Experience shows that:
- A 65-year-old who creates a will in 2013 will more than likely revise it at least once. Factors such as the death of a spouse, the birth of grandchildren, tax reforms and health issues will necessitate changes at various points in life.
- As the donor’s situation and interests evolve and his or her will is modified, one or more of the charities named in the first will may be replaced with others whose missions more closely meet the desires of the aging donor.
- Economic factors such as medical care, assisted living expenses and the needs of family members may reduce the sum available for distribution to charities, or eliminate the residual from the estate plan altogether.
- Even if charitable interests are included in the wills of 65-year-olds, their charitable interests do not change and the anticipated sum available for charitable bequests remains available, statistics show that the bequest may not be received for 25 years or more.
Making smart decisions
When making marketing decisions, consider the impact the baby boomers’ life expectancy will have on your organization’s current cash flow.
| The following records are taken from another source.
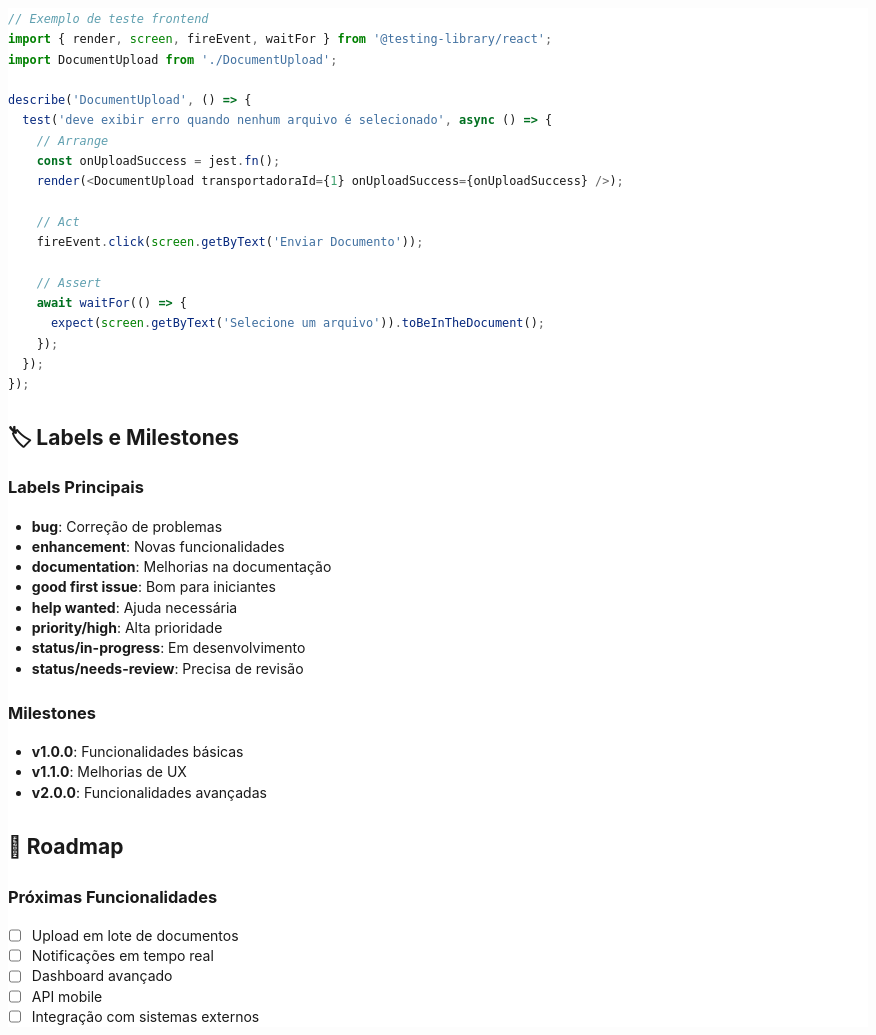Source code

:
 ```javascript
// Exemplo de teste frontend
import { render, screen, fireEvent, waitFor } from '@testing-library/react';
import DocumentUpload from './DocumentUpload';

describe('DocumentUpload', () => {
  test('deve exibir erro quando nenhum arquivo é selecionado', async () => {
    // Arrange
    const onUploadSuccess = jest.fn();
    render(<DocumentUpload transportadoraId={1} onUploadSuccess={onUploadSuccess} />);
    
    // Act
    fireEvent.click(screen.getByText('Enviar Documento'));
    
    // Assert
    await waitFor(() => {
      expect(screen.getByText('Selecione um arquivo')).toBeInTheDocument();
    });
  });
});
```

## 🏷️ Labels e Milestones

### Labels Principais

- **bug**: Correção de problemas
- **enhancement**: Novas funcionalidades
- **documentation**: Melhorias na documentação
- **good first issue**: Bom para iniciantes
- **help wanted**: Ajuda necessária
- **priority/high**: Alta prioridade
- **status/in-progress**: Em desenvolvimento
- **status/needs-review**: Precisa de revisão

### Milestones

- **v1.0.0**: Funcionalidades básicas
- **v1.1.0**: Melhorias de UX
- **v2.0.0**: Funcionalidades avançadas

## 🎯 Roadmap

### Próximas Funcionalidades

- [ ] Upload em lote de documentos
- [ ] Notificações em tempo real
- [ ] Dashboard avançado
- [ ] API mobile
- [ ] Integração com sistemas externos

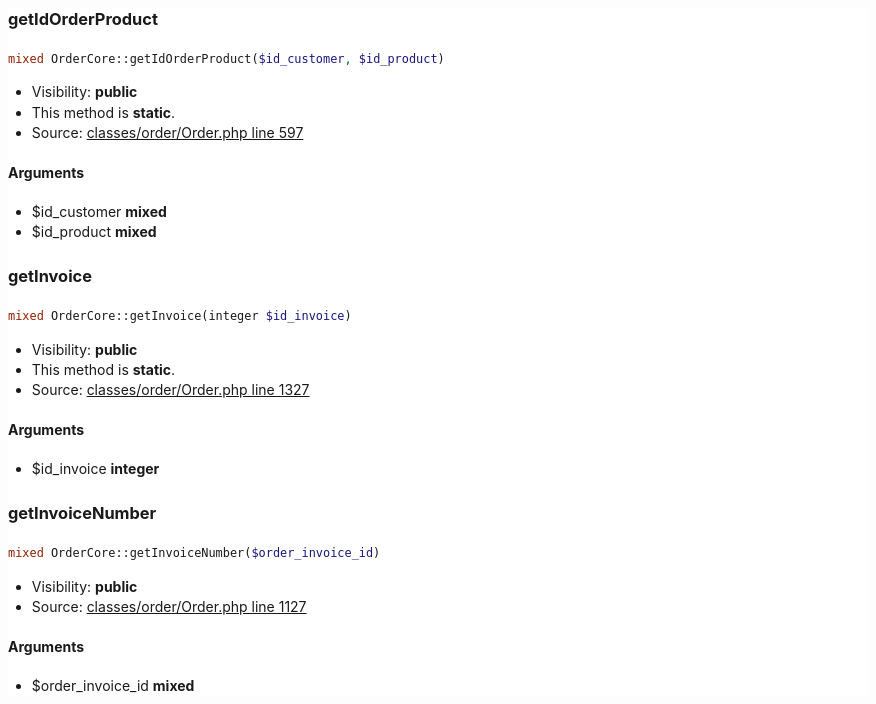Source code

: 


### <a name="method-getIdOrderProduct"></a>getIdOrderProduct

```php
mixed OrderCore::getIdOrderProduct($id_customer, $id_product)
```





* Visibility: **public**
* This method is **static**.
* Source: [classes/order/Order.php line 597](https://github.com/PrestaShop/PrestaShop/blob/1.6.0.6/classes/order/Order.php#L597)


#### Arguments
* $id_customer **mixed**
* $id_product **mixed**



### <a name="method-getInvoice"></a>getInvoice

```php
mixed OrderCore::getInvoice(integer $id_invoice)
```





* Visibility: **public**
* This method is **static**.
* Source: [classes/order/Order.php line 1327](https://github.com/PrestaShop/PrestaShop/blob/1.6.0.6/classes/order/Order.php#L1327)


#### Arguments
* $id_invoice **integer**



### <a name="method-getInvoiceNumber"></a>getInvoiceNumber

```php
mixed OrderCore::getInvoiceNumber($order_invoice_id)
```





* Visibility: **public**
* Source: [classes/order/Order.php line 1127](https://github.com/PrestaShop/PrestaShop/blob/1.6.0.6/classes/order/Order.php#L1127)


#### Arguments
* $order_invoice_id **mixed**
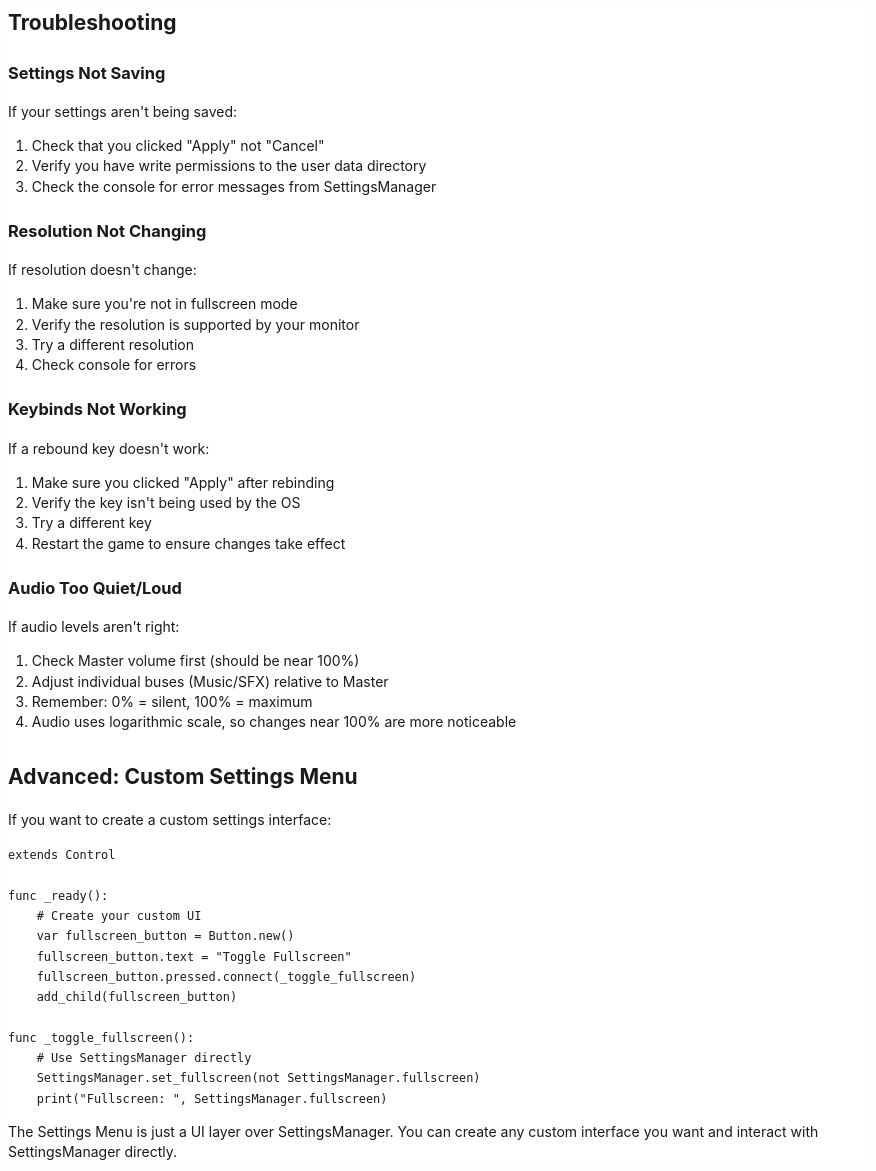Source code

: ## Troubleshooting

### Settings Not Saving

If your settings aren't being saved:
1. Check that you clicked "Apply" not "Cancel"
2. Verify you have write permissions to the user data directory
3. Check the console for error messages from SettingsManager

### Resolution Not Changing

If resolution doesn't change:
1. Make sure you're not in fullscreen mode
2. Verify the resolution is supported by your monitor
3. Try a different resolution
4. Check console for errors

### Keybinds Not Working

If a rebound key doesn't work:
1. Make sure you clicked "Apply" after rebinding
2. Verify the key isn't being used by the OS
3. Try a different key
4. Restart the game to ensure changes take effect

### Audio Too Quiet/Loud

If audio levels aren't right:
1. Check Master volume first (should be near 100%)
2. Adjust individual buses (Music/SFX) relative to Master
3. Remember: 0% = silent, 100% = maximum
4. Audio uses logarithmic scale, so changes near 100% are more noticeable

## Advanced: Custom Settings Menu

If you want to create a custom settings interface:

```gdscript
extends Control

func _ready():
    # Create your custom UI
    var fullscreen_button = Button.new()
    fullscreen_button.text = "Toggle Fullscreen"
    fullscreen_button.pressed.connect(_toggle_fullscreen)
    add_child(fullscreen_button)

func _toggle_fullscreen():
    # Use SettingsManager directly
    SettingsManager.set_fullscreen(not SettingsManager.fullscreen)
    print("Fullscreen: ", SettingsManager.fullscreen)
```

The Settings Menu is just a UI layer over SettingsManager. You can create any custom interface you want and interact with SettingsManager directly.
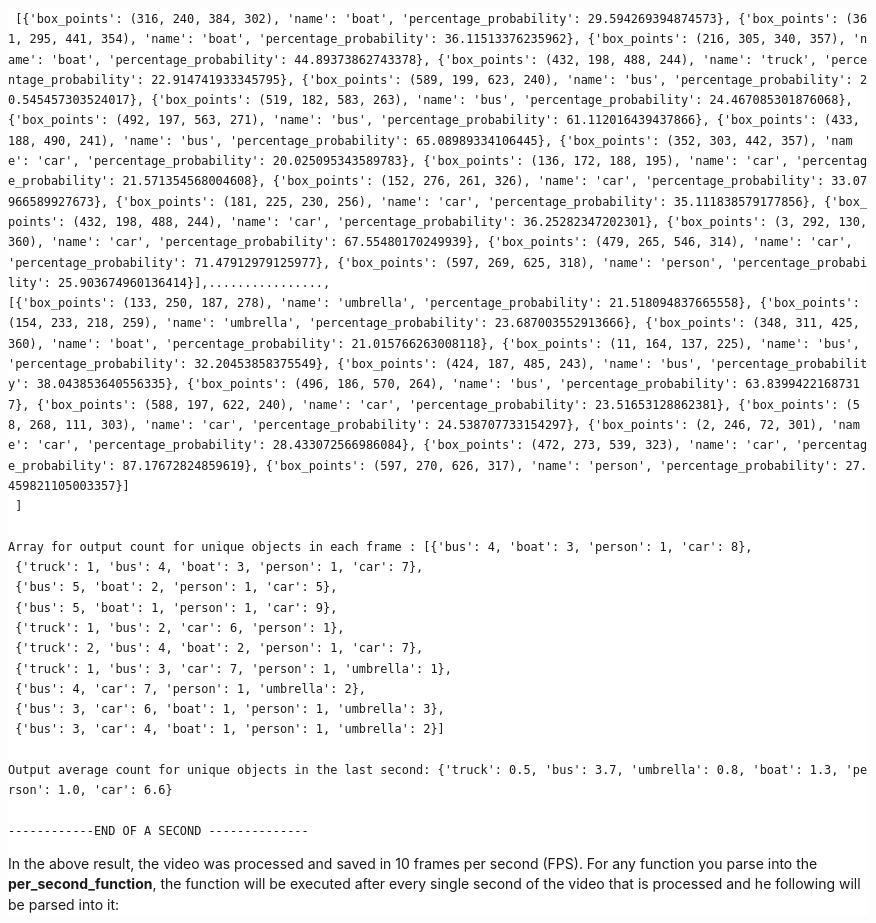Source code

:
 ```
 [{'box_points': (316, 240, 384, 302), 'name': 'boat', 'percentage_probability': 29.594269394874573}, {'box_points': (361, 295, 441, 354), 'name': 'boat', 'percentage_probability': 36.11513376235962}, {'box_points': (216, 305, 340, 357), 'name': 'boat', 'percentage_probability': 44.89373862743378}, {'box_points': (432, 198, 488, 244), 'name': 'truck', 'percentage_probability': 22.914741933345795}, {'box_points': (589, 199, 623, 240), 'name': 'bus', 'percentage_probability': 20.545457303524017}, {'box_points': (519, 182, 583, 263), 'name': 'bus', 'percentage_probability': 24.467085301876068}, {'box_points': (492, 197, 563, 271), 'name': 'bus', 'percentage_probability': 61.112016439437866}, {'box_points': (433, 188, 490, 241), 'name': 'bus', 'percentage_probability': 65.08989334106445}, {'box_points': (352, 303, 442, 357), 'name': 'car', 'percentage_probability': 20.025095343589783}, {'box_points': (136, 172, 188, 195), 'name': 'car', 'percentage_probability': 21.571354568004608}, {'box_points': (152, 276, 261, 326), 'name': 'car', 'percentage_probability': 33.07966589927673}, {'box_points': (181, 225, 230, 256), 'name': 'car', 'percentage_probability': 35.111838579177856}, {'box_points': (432, 198, 488, 244), 'name': 'car', 'percentage_probability': 36.25282347202301}, {'box_points': (3, 292, 130, 360), 'name': 'car', 'percentage_probability': 67.55480170249939}, {'box_points': (479, 265, 546, 314), 'name': 'car', 'percentage_probability': 71.47912979125977}, {'box_points': (597, 269, 625, 318), 'name': 'person', 'percentage_probability': 25.903674960136414}],................, 
[{'box_points': (133, 250, 187, 278), 'name': 'umbrella', 'percentage_probability': 21.518094837665558}, {'box_points': (154, 233, 218, 259), 'name': 'umbrella', 'percentage_probability': 23.687003552913666}, {'box_points': (348, 311, 425, 360), 'name': 'boat', 'percentage_probability': 21.015766263008118}, {'box_points': (11, 164, 137, 225), 'name': 'bus', 'percentage_probability': 32.20453858375549}, {'box_points': (424, 187, 485, 243), 'name': 'bus', 'percentage_probability': 38.043853640556335}, {'box_points': (496, 186, 570, 264), 'name': 'bus', 'percentage_probability': 63.83994221687317}, {'box_points': (588, 197, 622, 240), 'name': 'car', 'percentage_probability': 23.51653128862381}, {'box_points': (58, 268, 111, 303), 'name': 'car', 'percentage_probability': 24.538707733154297}, {'box_points': (2, 246, 72, 301), 'name': 'car', 'percentage_probability': 28.433072566986084}, {'box_points': (472, 273, 539, 323), 'name': 'car', 'percentage_probability': 87.17672824859619}, {'box_points': (597, 270, 626, 317), 'name': 'person', 'percentage_probability': 27.459821105003357}]
 ]
 
Array for output count for unique objects in each frame : [{'bus': 4, 'boat': 3, 'person': 1, 'car': 8},
 {'truck': 1, 'bus': 4, 'boat': 3, 'person': 1, 'car': 7},
 {'bus': 5, 'boat': 2, 'person': 1, 'car': 5},
 {'bus': 5, 'boat': 1, 'person': 1, 'car': 9},
 {'truck': 1, 'bus': 2, 'car': 6, 'person': 1},
 {'truck': 2, 'bus': 4, 'boat': 2, 'person': 1, 'car': 7},
 {'truck': 1, 'bus': 3, 'car': 7, 'person': 1, 'umbrella': 1},
 {'bus': 4, 'car': 7, 'person': 1, 'umbrella': 2},
 {'bus': 3, 'car': 6, 'boat': 1, 'person': 1, 'umbrella': 3},
 {'bus': 3, 'car': 4, 'boat': 1, 'person': 1, 'umbrella': 2}]
 
Output average count for unique objects in the last second: {'truck': 0.5, 'bus': 3.7, 'umbrella': 0.8, 'boat': 1.3, 'person': 1.0, 'car': 6.6}

------------END OF A SECOND --------------
```

In the above result, the video was processed and saved in 10 frames per second (FPS). For any function you parse into the **per_second_function**, the function will be executed after every single second of the video that is processed and he following will be parsed into it:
Given that the life expectancy of a 65-year-old couple is now 25 years, funds spent encouraging a bequest may not be real-ized until 2028 or beyond. If bequests are promoted to younger boomers in their fifties, the wait will be a decade longer.
Why would the executive director, financial officer or board members accept this approach as their planned giving strategy rather than focusing on older donors who are about to create their final, and ultimately, operative will? Those involved in the decision-making process need to ask themselves which bequests are likely to mature more quickly and which bequests will produce a better return on program costs invested. While it is important to introduce the concept of charitable estate planning at all ages, the most effective programs will focus limited resources on encouraging bequests that are more likely to produce actual funds over the next decade.